In Liam kam etwas wie Ehrfurcht auf, als er sich klarmachte, was das, was er über den Kontakt über ihr Alter erfuhr, in Menschenjahren bedeutete - dieses Wesen mußte über einhundertundfünfzig Jahre alt sein - kein Wunder, daß sie so verbraucht und klapprig ...
Belustigung war um ihn, und er spürte, wie ihm das Blut in den Kopf stieg.
„Es tut mir leid ... ich wollte nicht unhöflich sein ...”
„Es stimmt doch aber.”
Er war überrascht, wie voll die Stimme der Windvolk- - nein, der Planeten-Urältesten - klang - beinahe so wie die Shainshiyees - wie nannten sie diese Organe, die dafür sorgten? Resonanzsehnen?
„Richtig, auch ich verfüge darüber.” Aveena hielt ihm immer noch die Flügelhände hin, und er besann sich endlich auf seine Manieren und ergriff sie. „Es tut mir leid”, meinte er, jetzt direkt an sie gerichtet, einmal mehr, und, einem Impuls folgend, verbeugte er sich in Gedanken vor ihr. „Urälteste, ich bitte um Entschuldigung - das hier ist mir immer noch nicht wirklich vertraut ...”
Sonnenhelle Energie war um ihn und in ihm und erfüllte ihn mit einem unglaublich angenehmen Gefühl - das hatte Sha auch einige Male für ihn getan, erinnerte er sich ...
„Liam Kincaid ... Shainshiyee hat viel von Dir gesungen, von Dir und Renée ...” Das faltige Gesicht seines Gegenübers zeigte das Äquivalent eines - eines breiten Grinsens, anders war das nicht zu deuten, was ihm gleichzeitig die Berührung des Warmen, Rauhen vermittelte, auf dem seine Handflächen ruhten.
„Du brauchst nicht so formell zu sein, Du bist hier weder unter Menschen noch unter Taelon oder auf einer Versammlung des jaridianischen Hauptkommandos ... entspann' Dich einfach wieder ... Jeder hier, mich eingeschlossen, weiß, wie alt ich bin und zu was ich noch tauge oder auch nicht.

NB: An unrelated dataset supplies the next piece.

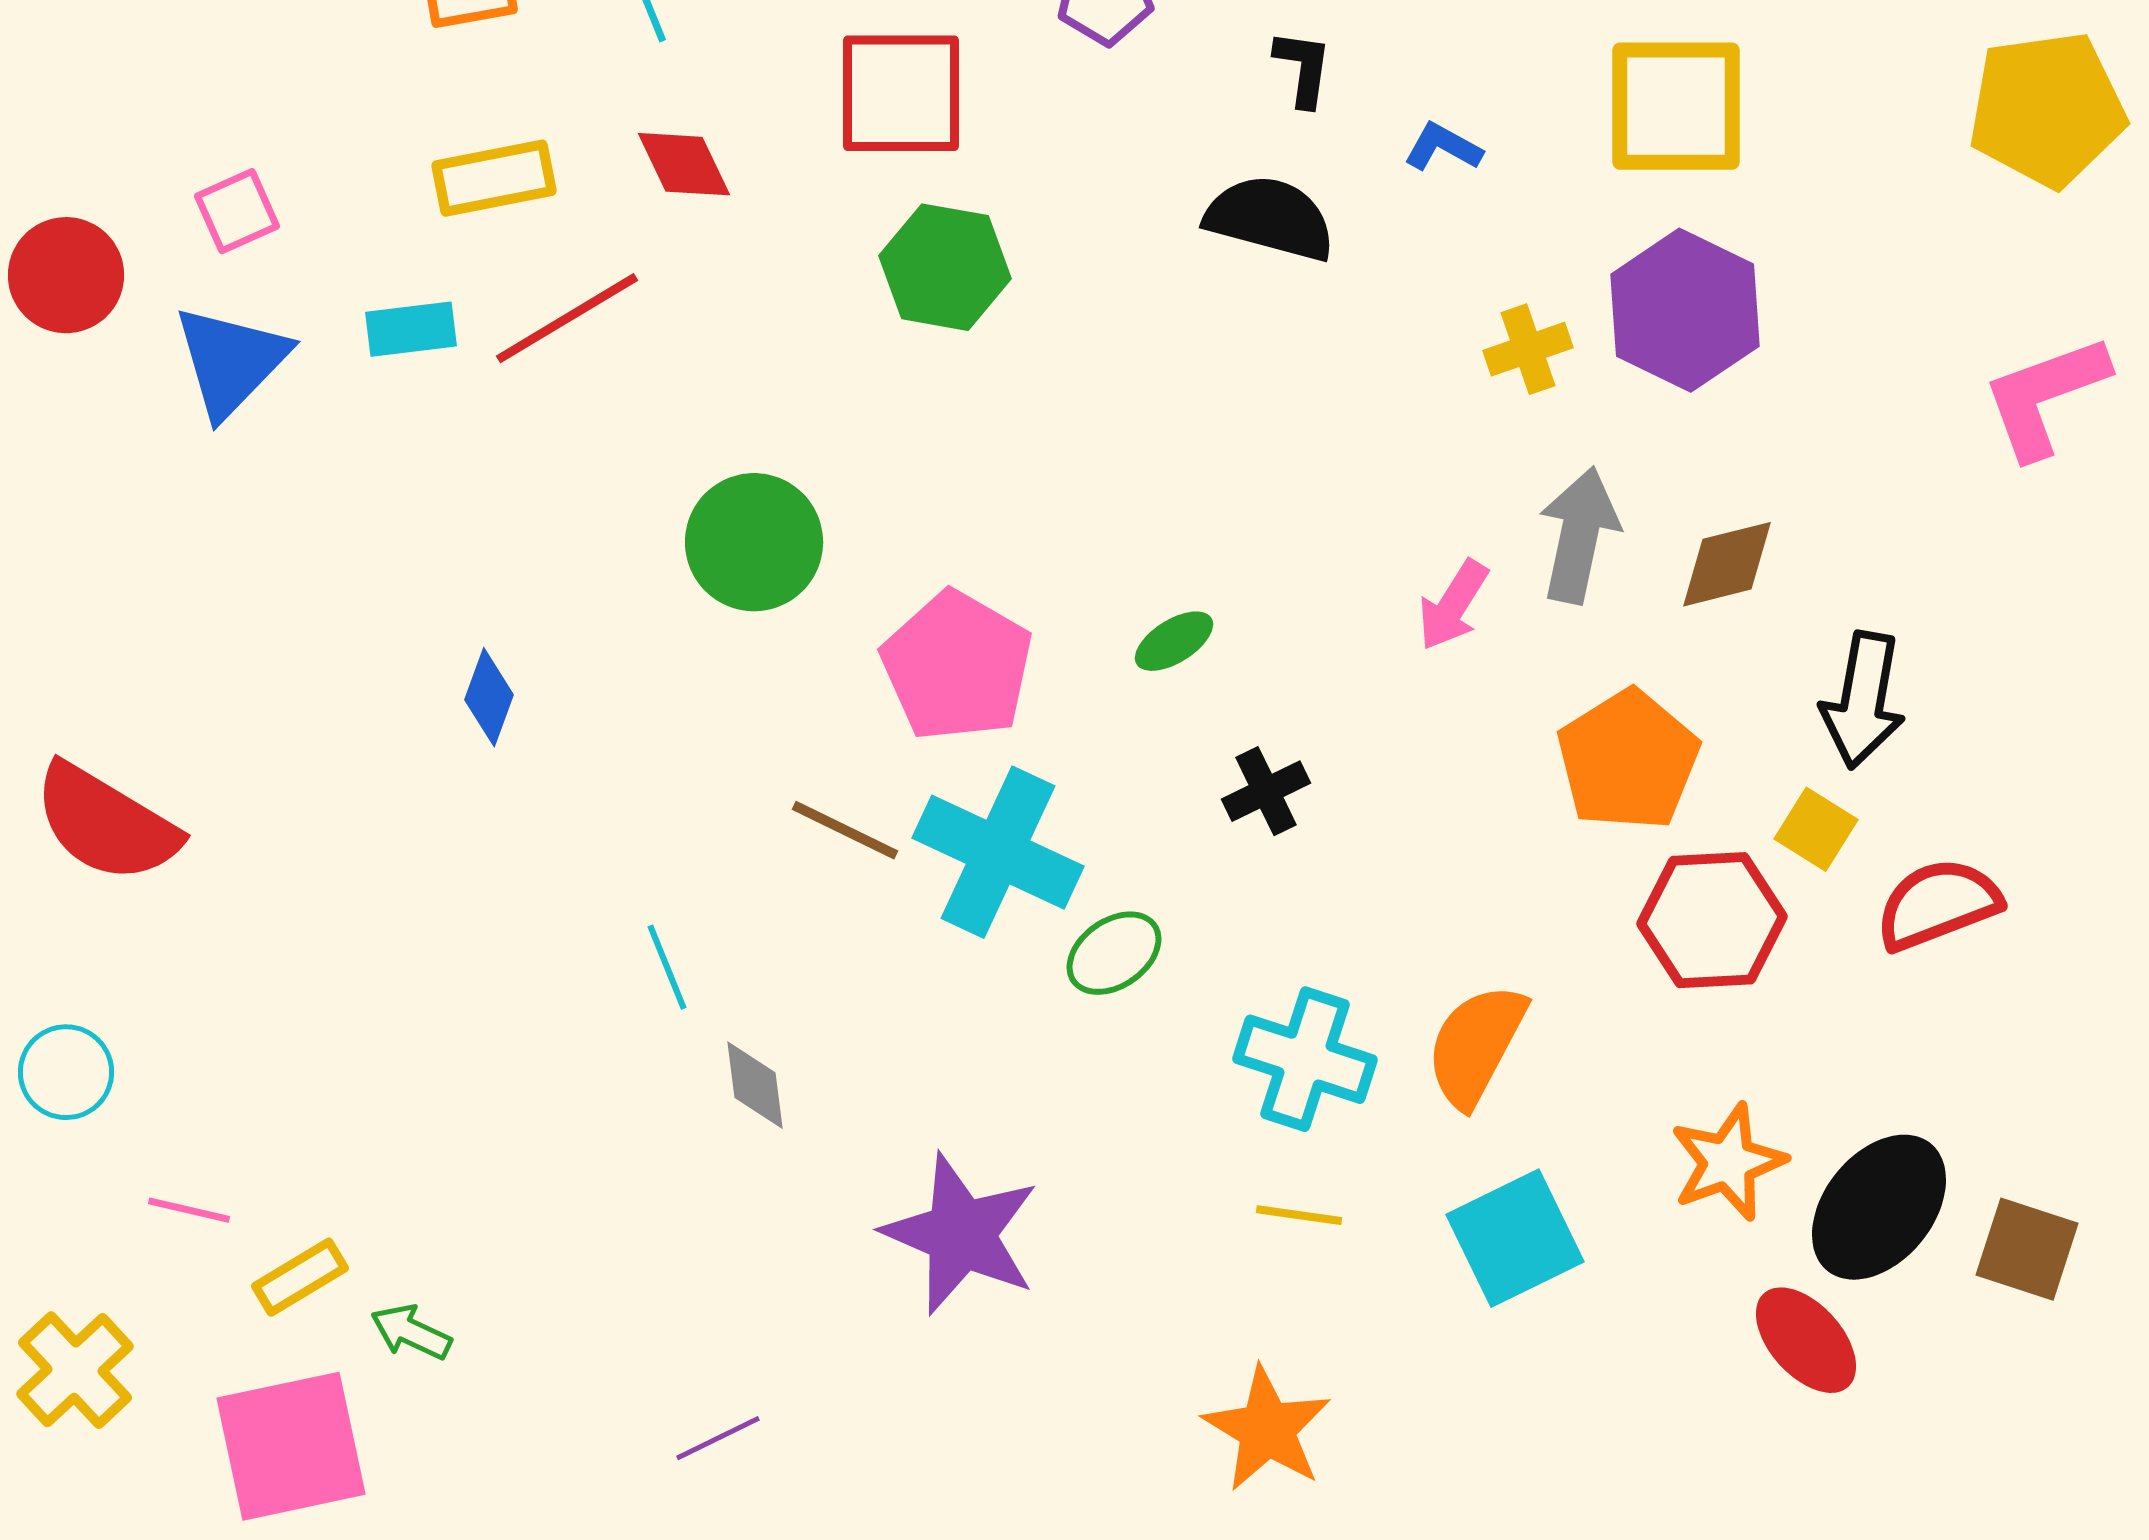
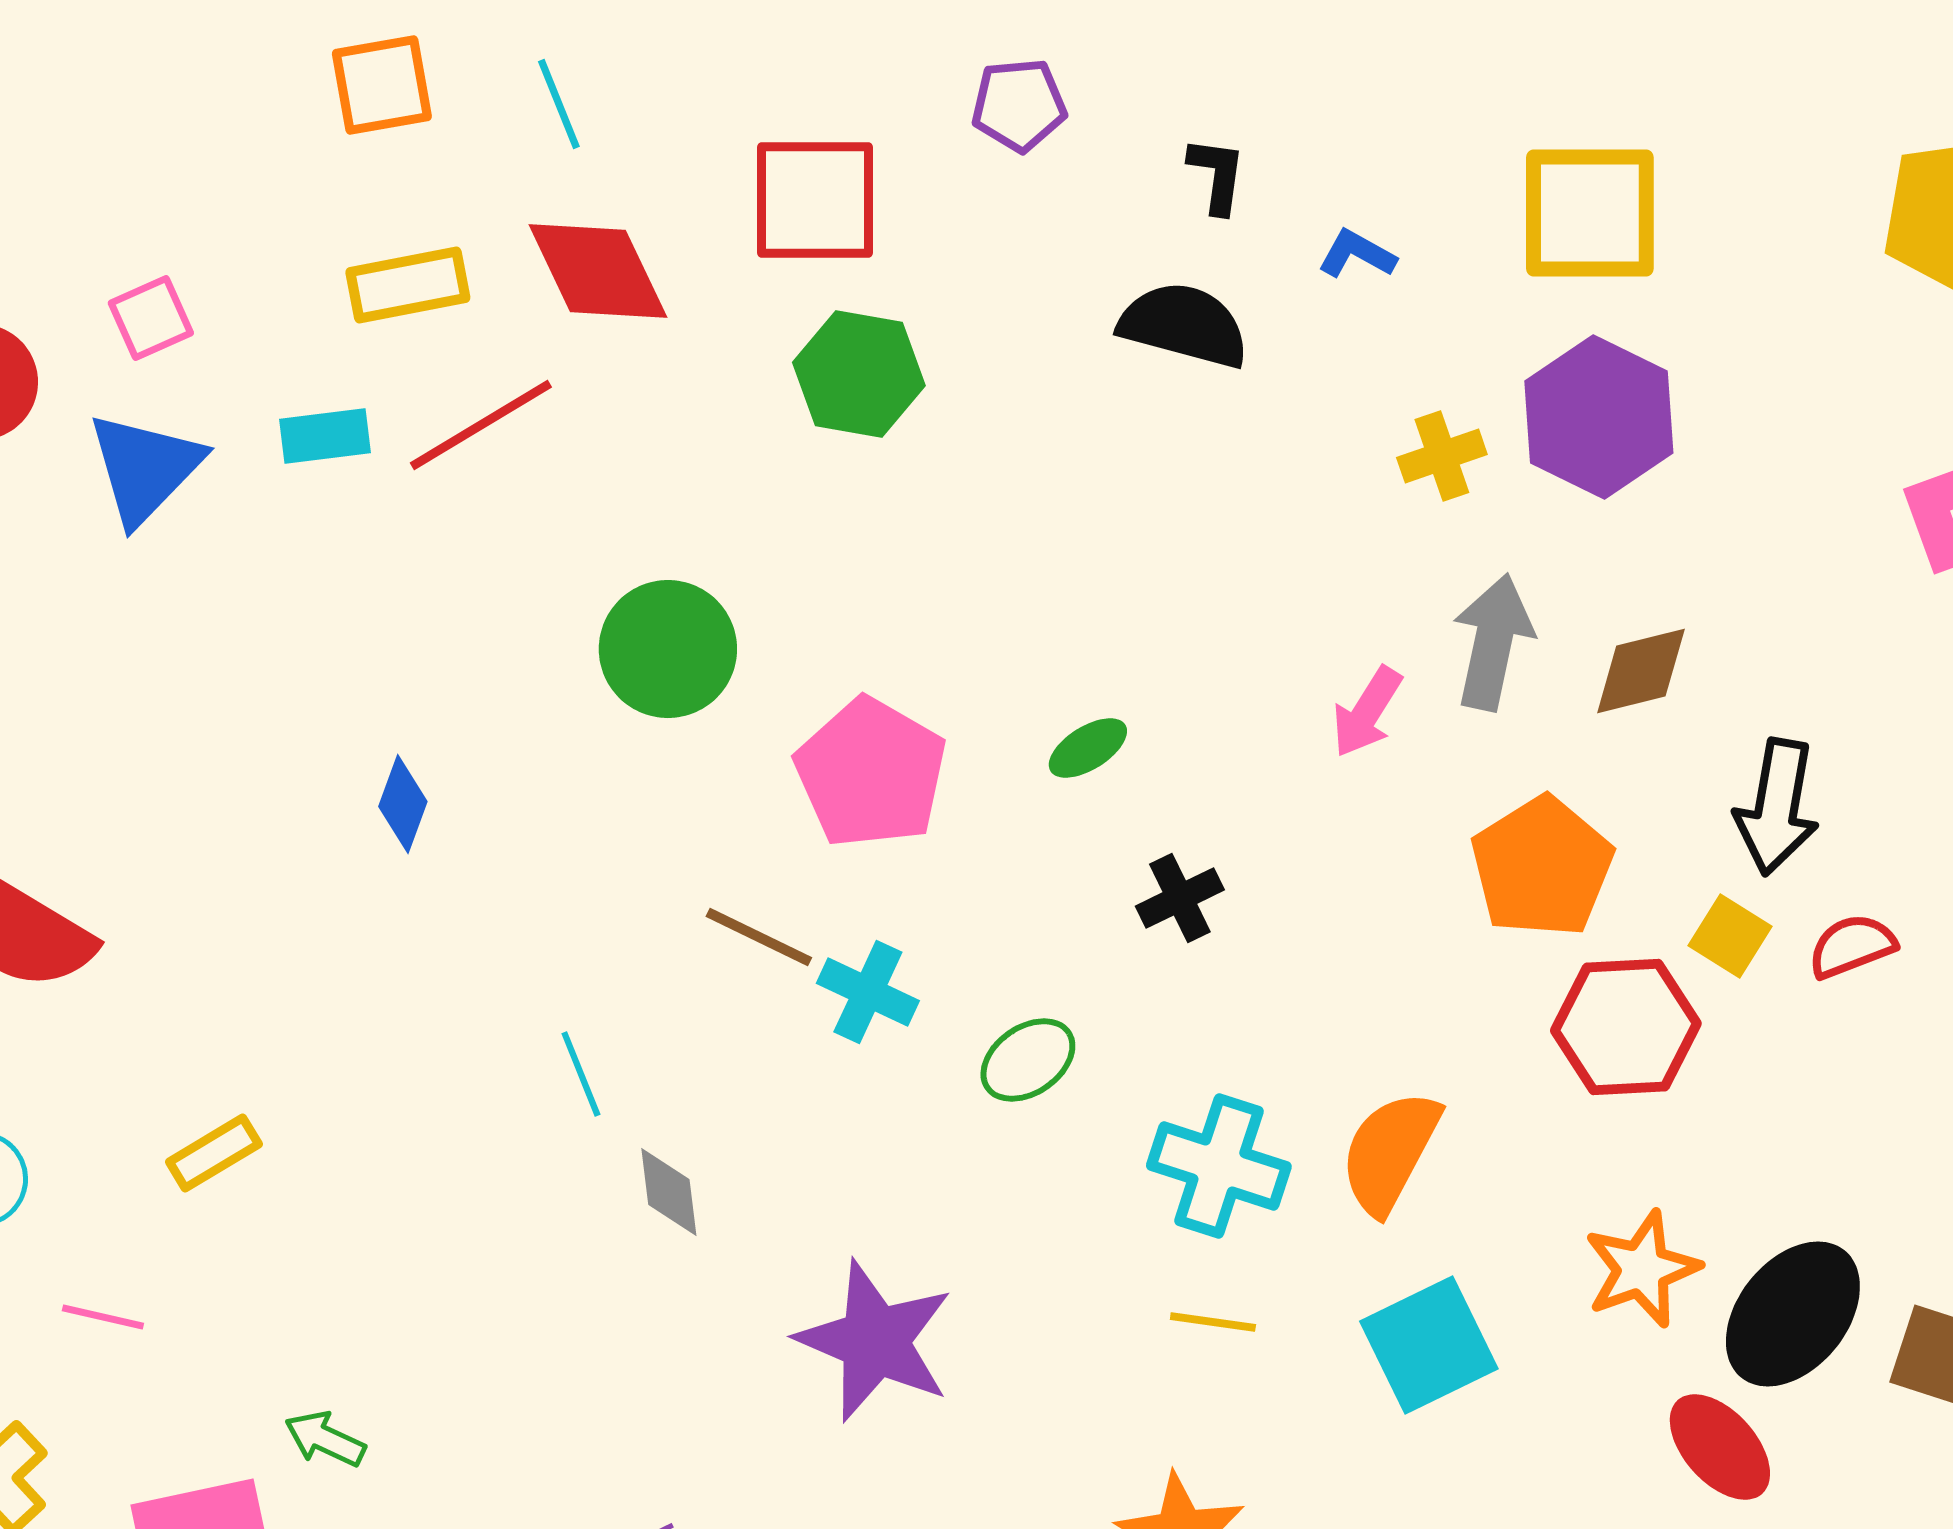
red diamond: (684, 164) -> (598, 271), size x1.5
cyan cross: (998, 852) -> (868, 992), moved, size x0.6
red semicircle: (1938, 904) -> (1852, 946), moved, size x0.7
yellow rectangle: (300, 1277) -> (214, 1153), moved

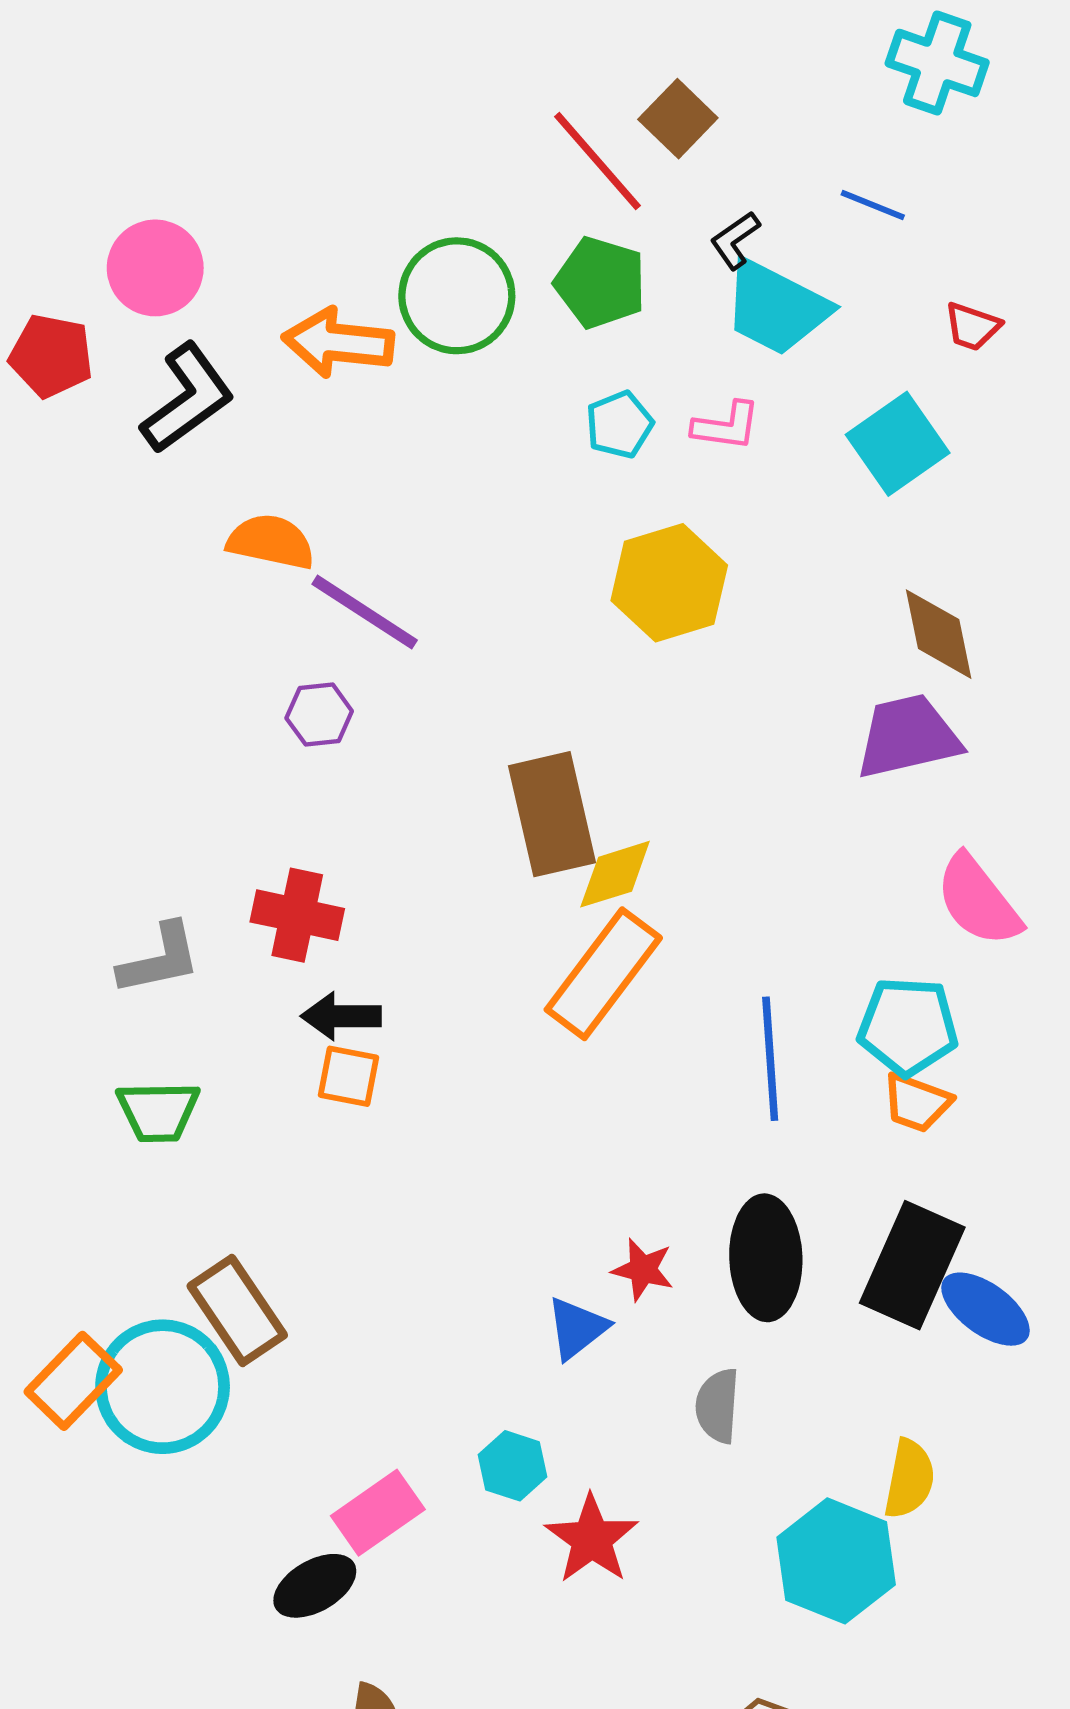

Seit ich weiß, daß die Taelon-Energie, die ich getragen habe, nicht nachträglich zu verhindern in der Lage ist, daß ich Abschied nehmen kann wie jedes andere Geschöpf auch, genieße ich einfach alles, was es noch zu tun gibt für mich ...” Sie musterte ihn mit ihren dunklen Augen von oben bis unten, dann wurde sie plötzlich ernst.
„Du bist jemand wirklich Besonderes - der einige sehr ungewöhnliche Erfahrungen hinter sich hat, die ungewöhnlichsten aber noch vor sich, es sei denn, er entscheidet sich dagegen ...”
Liam schaute sie sehr erstaunt an.
„Ich weiß von Sha, was Du bist, Kimera”, ließ Aveena ihn wissen.
„Kimera? Wohl kaum ...” antwortete er, überrascht, wie viel Bitterkeit mit diesen Worten in ihm hochkam. „Das habe ich aufgegeben, vor langer Zeit ...”
„Das hast Du nicht”, sang sie, sehr bestimmt.